## Dataset records

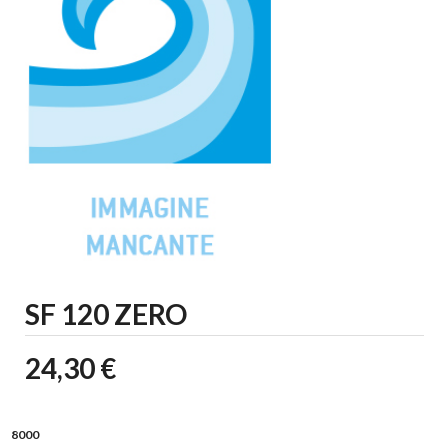
SF 120 ZERO
24,30 €
8000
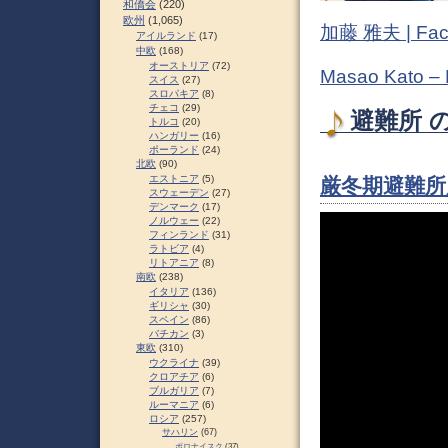
和僑会
(220)
欧州
(1,065)
加藤 雅夫 | Fac
アイルランド
(17)
中欧
(168)
オーストリア
(72)
Masao Kato –
スイス
(27)
スロパキア
(8)
チェコ
(29)
避難所 の
トルコ
(20)
ハンガリー
(16)
ポーランド
(24)
北欧
(90)
エストニア
(5)
厳冬期避難所
スウェーデン
(27)
デンマーク
(17)
ノルウェー
(22)
フィンランド
(31)
ラトビア
(4)
リトアニア
(8)
南欧
(238)
イタリア
(136)
ギリシャ
(30)
スペイン
(86)
バチカン
(3)
東欧
(310)
ウクライナ
(39)
クロアチア
(6)
ブルガリア
(7)
ルーマニア
(6)
ロシア
(257)
サハリン
(67)
ポロナイスク
(37)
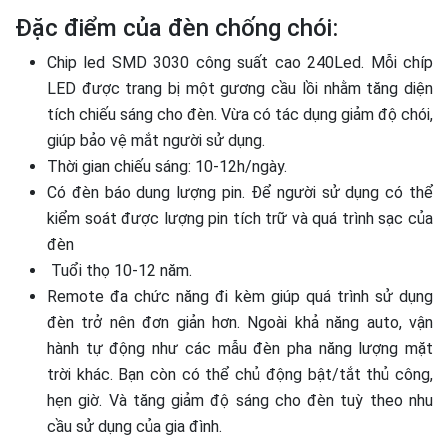
Đặc điểm của đèn chống chói:
Chip led SMD 3030 công suất cao 240Led. Mỗi chíp
LED được trang bị một gương cầu lồi nhằm tăng diện
tích chiếu sáng cho đèn. Vừa có tác dụng giảm độ chói,
giúp bảo vệ mắt người sử dụng.
Thời gian chiếu sáng: 10-12h/ngày.
Có đèn báo dung lượng pin. Để người sử dụng có thể
kiểm soát được lượng pin tích trữ và quá trình sạc của
đèn
Tuổi thọ 10-12 năm.
Remote đa chức năng đi kèm giúp quá trình sử dụng
đèn trở nên đơn giản hơn. Ngoài khả năng auto, vận
hành tự động như các mẫu đèn pha năng lượng mặt
trời khác. Bạn còn có thể chủ động bật/tắt thủ công,
hẹn giờ. Và tăng giảm độ sáng cho đèn tuỳ theo nhu
cầu sử dụng của gia đình.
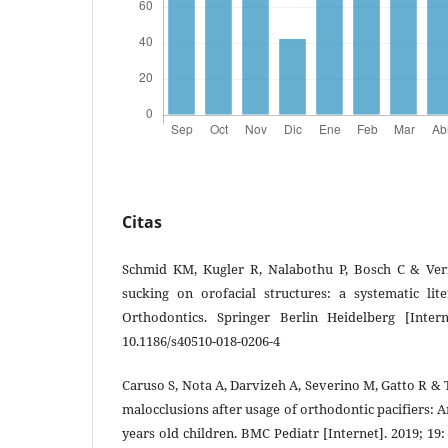
Citas
Schmid KM, Kugler R, Nalabothu P, Bosch C & Vern
sucking on orofacial structures: a systematic lit
Orthodontics. Springer Berlin Heidelberg [Intern
10.1186/s40510-018-0206-4
Caruso S, Nota A, Darvizeh A, Severino M, Gatto R & 
malocclusions after usage of orthodontic pacifiers: 
years old children. BMC Pediatr [Internet]. 2019; 19:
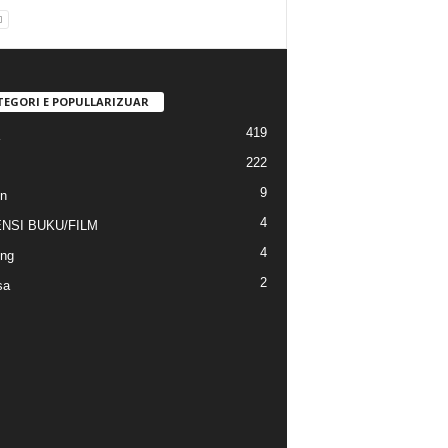
TEGORI E POPULLARIZUAR
419
222
9
n
4
NSI BUKU/FILM
4
ng
2
sa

## The task
Reproduce exactly the lines of the records above from the one with "Chip led SMD" to the one with "Tuổi thọ 10-12 năm.", both included, and leave out everything else.

## Task answer
Chip led SMD 3030 công suất cao 240Led. Mỗi chíp
LED được trang bị một gương cầu lồi nhằm tăng diện
tích chiếu sáng cho đèn. Vừa có tác dụng giảm độ chói,
giúp bảo vệ mắt người sử dụng.
Thời gian chiếu sáng: 10-12h/ngày.
Có đèn báo dung lượng pin. Để người sử dụng có thể
kiểm soát được lượng pin tích trữ và quá trình sạc của
đèn
Tuổi thọ 10-12 năm.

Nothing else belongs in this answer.